Lolita è infatti un’opera che ha segnato tantissimo la storia della letteratura. Basti pensare che nel linguaggio comune la Lolita indica lo stereotipo di una ragazzina seducente, una figura femminile particolare. La trama è nota a tutti: Humbert Humbert, un professore, perde completamente la testa per una dodicenne. I risvolti della storia saranno inquietanti, macabri e per questo spingeranno moltissime case editrici a rifiutare questo romanzo. Nella sua profonda oscurità e indagine della psiche umana, Lolita è ancora oggi un romanzo in grado di catturare l’attenzione del lettore con la sensualità e l’oscurità intrigante che esplodono dalle sue pagine. Dentro ognuno di noi esiste qualcosa che ci conduce al delirio, sta a noi resistervi, ma a volte è impossibile. La passione è uno degli elementi che rende impossibile la resistenza in tal senso, ci porta alla follia. Non è strano che Nabokov abbia avuto tutta questa risonanza, se riflettiamo su quanto ciò che ognuno di noi prova possa costituire un’analisi approfondita e interessante da leggere nelle sue declinazioni più estreme.

Il delirio passionale di Lolita nella musica di Bersani

Samuele Bersani è un cantautore assai versatile e particolare. I suoi testi appaiono semplici e a volte incomprensibili, ma in realtà nascondono una grande elaborazione che li arricchisce e li rende unici nel loro genere. Lolita è una canzone tratta da Samuele Bersani, album del 1997. In questo  brano la storia di Lolita viene ripresa nel titolo e nella trama. I presupposti sono sempre gli stessi: una giovane ragazza seduce il proprio professore. Il contesto scolastico è stato spesso citato da Bersani, ad esempio nella canzone Sicuro precariato. L’aspetto più interessante del brano e il riferimento principale alla canzone è tuttavia un altro: il delirio.
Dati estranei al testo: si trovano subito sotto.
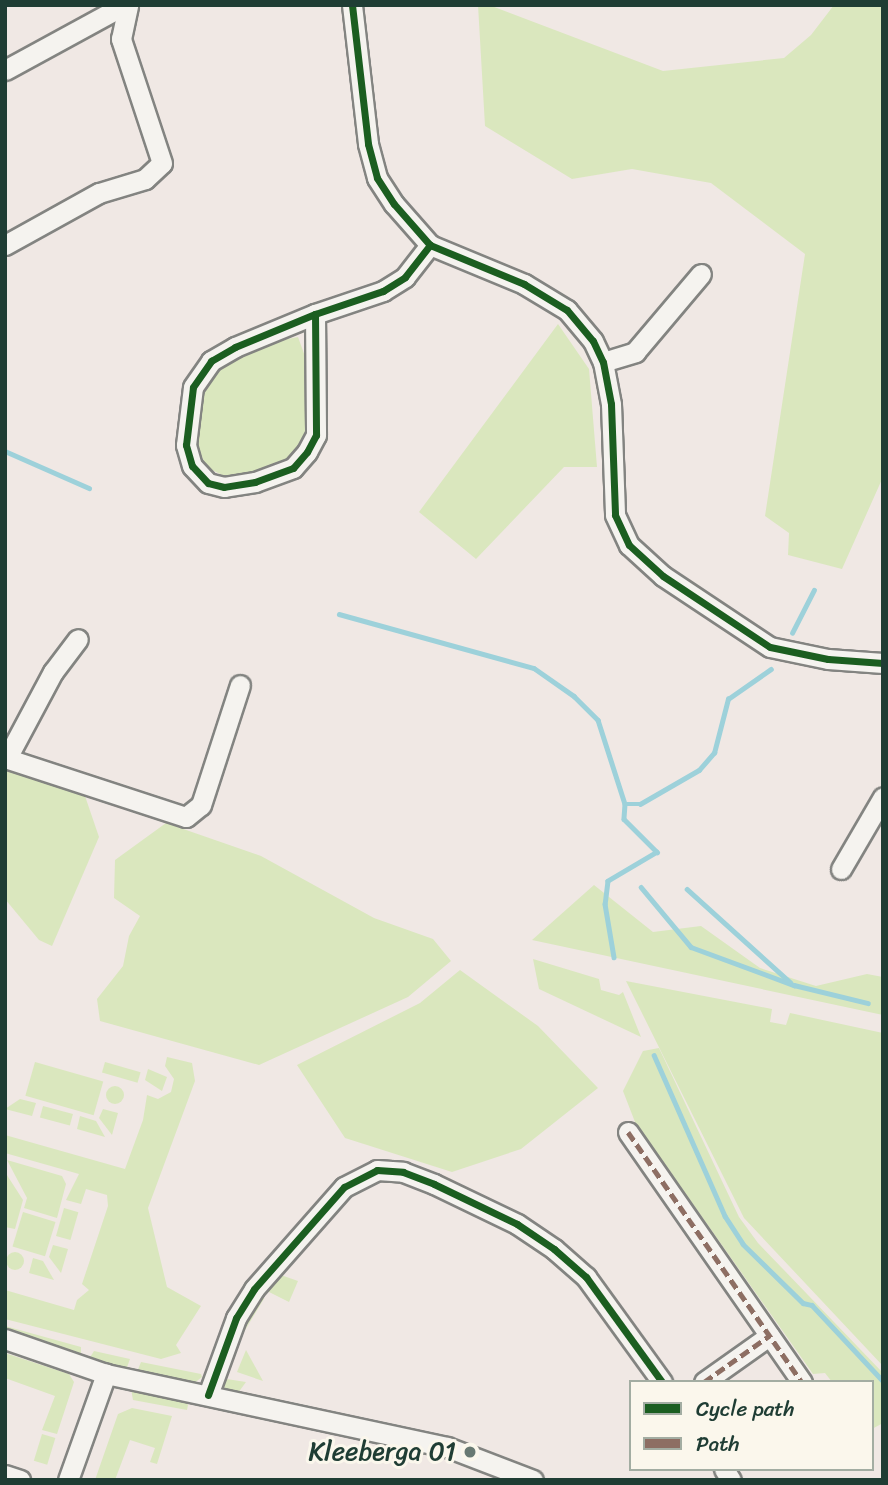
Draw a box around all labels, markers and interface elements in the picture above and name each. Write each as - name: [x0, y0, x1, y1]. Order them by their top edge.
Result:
- legend: [629, 1380, 874, 1471]
- text: Cycle path: [696, 1390, 795, 1428]
- text: Path: [696, 1425, 739, 1463]
- place label: Kleeberga 01: [308, 1436, 456, 1468]
- marker: Kleeberga 01: [462, 1444, 478, 1460]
Infatti, fin dall’inizio il testo si riferisce alla dicotomia tra delirio e normalità, qualcosa che appartiene a Lolita.  Con tagliente ironia il cantautore ricostruisce il dramma del professore perdutamente immerso nella sensualità di una seducente ragazzina.

La sensualità e la seduzione

Il delirio è il motore guasto della normalità
Lolita, Lolita, Lolita si può
interrompere un altro maestro con la verginità.

Samuele Bersani è molto esplicito nel descrivere i sentimenti o meglio le pulsioni del professore nei confronti della giovane donna. È anche molto schietto nella descrizione di lei, ma senza alcun giudizio. Come ben sappiamo, è facile empatizzare con il protagonista del romanzo di Nabokov. Allo stesso modo, una grande tenerezza avvolge chi ascolta la storia del professore dipinta da Bersani. Un altro aspetto interessante è costituito dal riferimento alla musica: la chitarra, il canto. Il taglio ironico che caratterizza anche lo stesso carattere di Bersani, gli permette di costruire un’analisi scanzonata ma anche intelligente di questo classico. Lolita del resto è sensualità, seduzione, ma anche approfondimento dell’animo umano. Naturalmente con un’ovvia differenza di linguaggio e di mezzi.